4. The True Test of Our Character is Revealed in How we Act
Frankl comes to the conclusion that in that location is no general answer to the meaning of life. Each person must answer the question for themselves. We find our ain unique meaning based on our circumstances, our relationships and our experiences. Life is essentially testing us, and the respond is revealed in how we respond.
"Nosotros needed to stop asking nigh the meaning of life and instead remember of ourselves as those who were being questioned by life – daily and hourly. Our answer must consist, not in talk and meditation, only in right action and right conduct. Life ultimately ways taking the responsibility to discover the correct answers to its problems and to fulfill the tasks which information technology constantly sets for each private."
Therefore, the significant of life is not found on some mountaintop, rather it is revealed daily and hourly, in our choice to take the right action and to perform our duties and responsibilities.
5. Man Kindness tin be Found in the Most Surprising Places
One would presume that the camp guards and army camp commander were, every bit a whole, terrible people. Nevertheless, Frankl occasionally experienced startling moments of human kindness from guards. Frankl recalls a fourth dimension when a guard, at keen run a risk to himself, secretly gave him a slice of bread. "It was far more than the small piece of bread which moved me to tears at the fourth dimension. It was the homo "something" that this man gave to me – the word and wait which accompanied the gift." At the same time, the senior prison warden, who was a prisoner himself, beat other prisoners at the slightest opportunity.
"The mere knowledge that a man was either a army camp guard or a prisoner tells us almost nothing. Homo kindness can be found in all groups, even those which equally a whole information technology would be like shooting fish in a barrel to condemn."

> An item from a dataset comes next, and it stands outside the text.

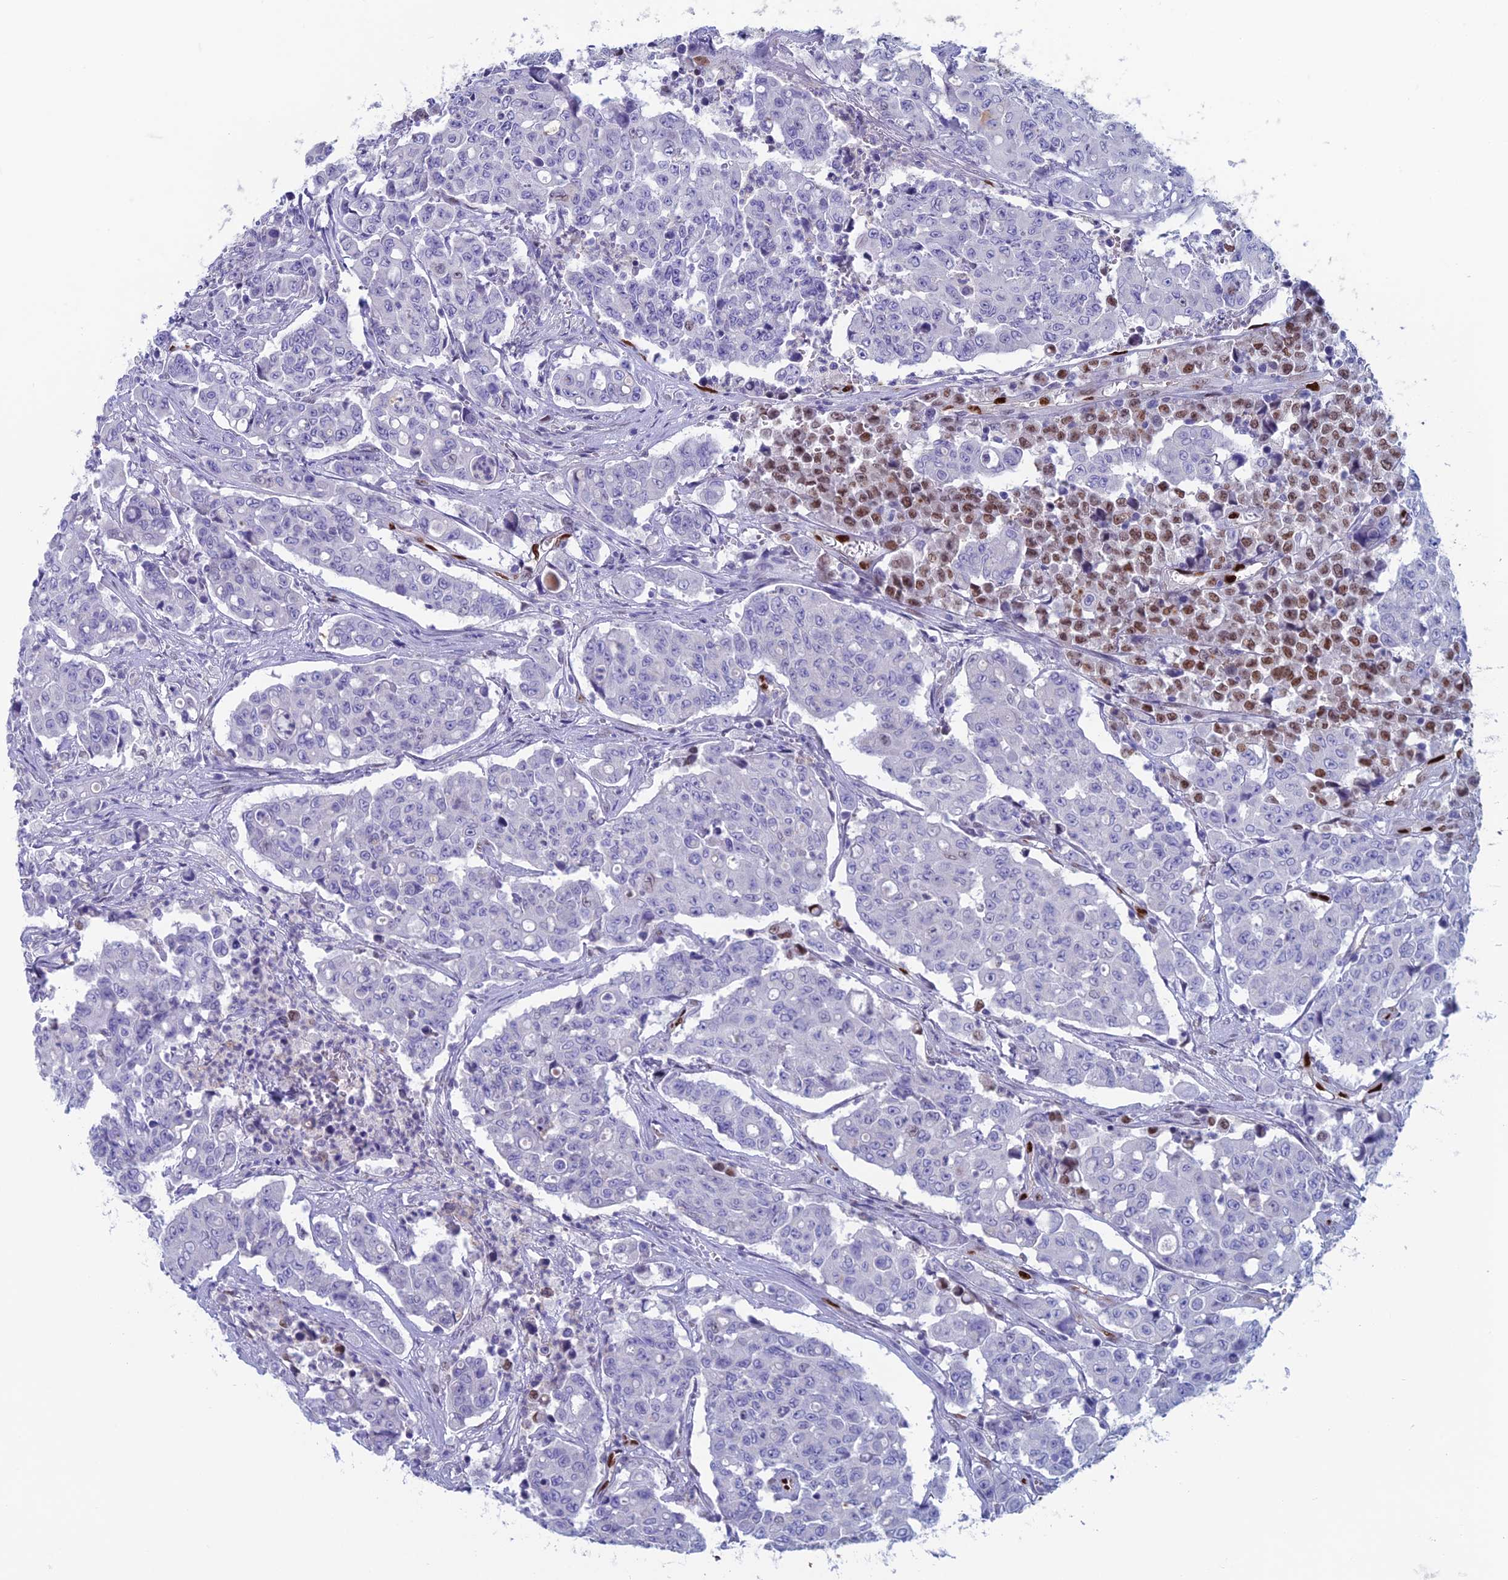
{"staining": {"intensity": "negative", "quantity": "none", "location": "none"}, "tissue": "colorectal cancer", "cell_type": "Tumor cells", "image_type": "cancer", "snomed": [{"axis": "morphology", "description": "Adenocarcinoma, NOS"}, {"axis": "topography", "description": "Colon"}], "caption": "Histopathology image shows no significant protein expression in tumor cells of colorectal adenocarcinoma. (DAB (3,3'-diaminobenzidine) IHC visualized using brightfield microscopy, high magnification).", "gene": "NOL4L", "patient": {"sex": "male", "age": 51}}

Frankl claims there are actually merely two types of people; decent human beings and indecent man beings. Both can exist found everywhere. They penetrate every group and every society.

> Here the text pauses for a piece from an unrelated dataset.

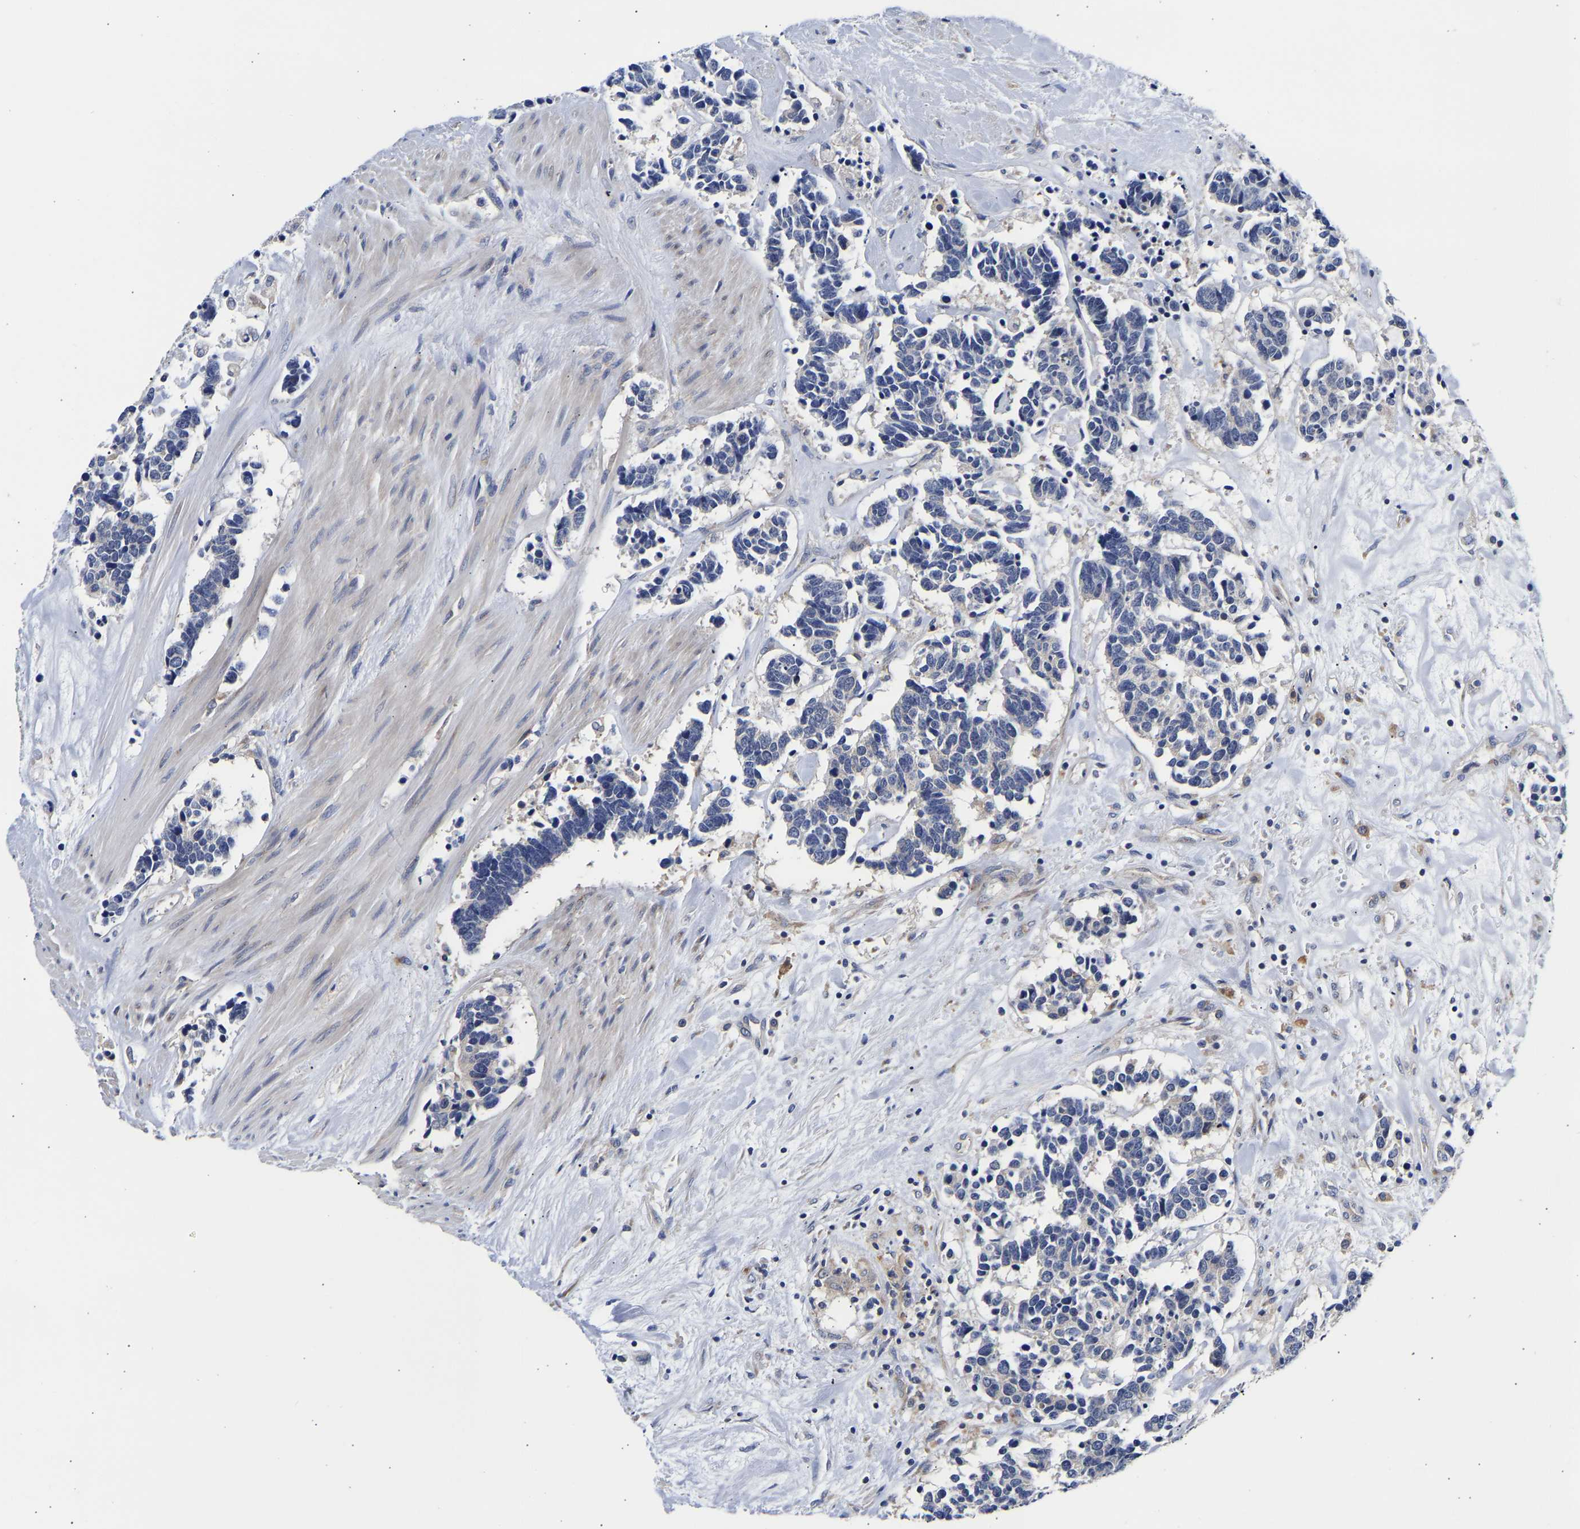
{"staining": {"intensity": "negative", "quantity": "none", "location": "none"}, "tissue": "carcinoid", "cell_type": "Tumor cells", "image_type": "cancer", "snomed": [{"axis": "morphology", "description": "Carcinoma, NOS"}, {"axis": "morphology", "description": "Carcinoid, malignant, NOS"}, {"axis": "topography", "description": "Urinary bladder"}], "caption": "Immunohistochemistry (IHC) photomicrograph of carcinoid stained for a protein (brown), which demonstrates no positivity in tumor cells.", "gene": "CCDC6", "patient": {"sex": "male", "age": 57}}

"Life in a concentration campsite tore open the man soul and exposed its depths. Is information technology surprising that in those depths nosotros again establish human qualities which in their very nature were a mixture of proficient and evil?"
Frankl's Man'southward Search for Significant is a profoundly moving and ultimately inspiring book. Finding and cultivating meaning in our daily lives is critical if we want to achieve what Socrates calls "a life well-lived." Frankl's insights teach u.s. that, not just is in that location value in our search for significant, but information technology is the duty of each and every one of the states to discover that meaning for ourselves and pursue it.
About the Writer
Sean P. Murray is an writer, speaker and consultant in the areas of leadership development and talent management. Acquire more than at RealTime Performance.